> _What you will do_
In the entries below, find the line containing "hfov_deg: 2.9", then copy it and every later line exactly, ending with the last line.

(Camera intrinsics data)

================

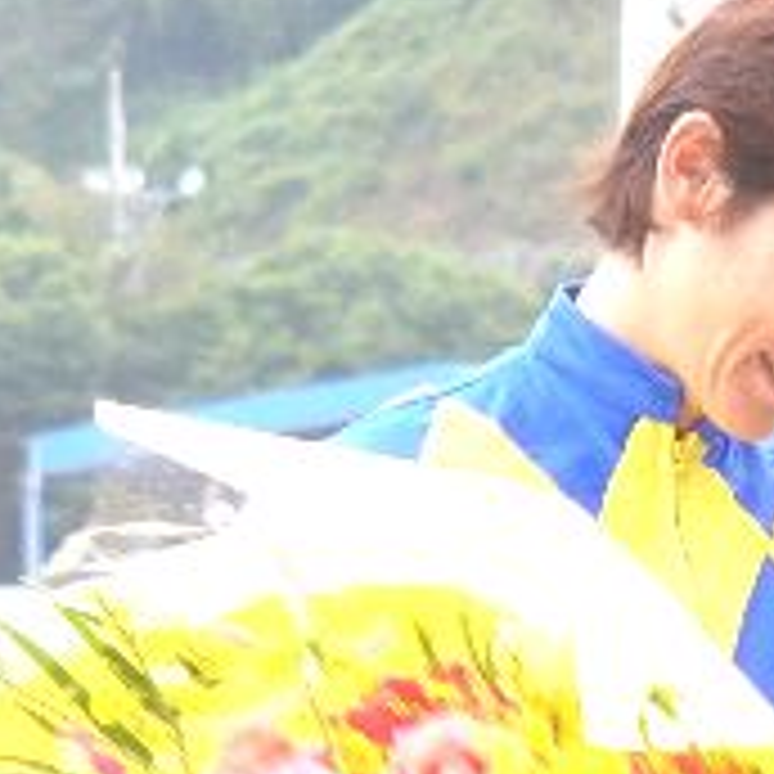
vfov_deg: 2.9
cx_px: 702
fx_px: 15178
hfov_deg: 2.9
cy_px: 468
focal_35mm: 600
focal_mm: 30.4
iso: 50
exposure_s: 1/50
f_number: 2.8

================

> _Problem solution_
hfov_deg: 2.9
cy_px: 468
focal_35mm: 600
focal_mm: 30.4
iso: 50
exposure_s: 1/50
f_number: 2.8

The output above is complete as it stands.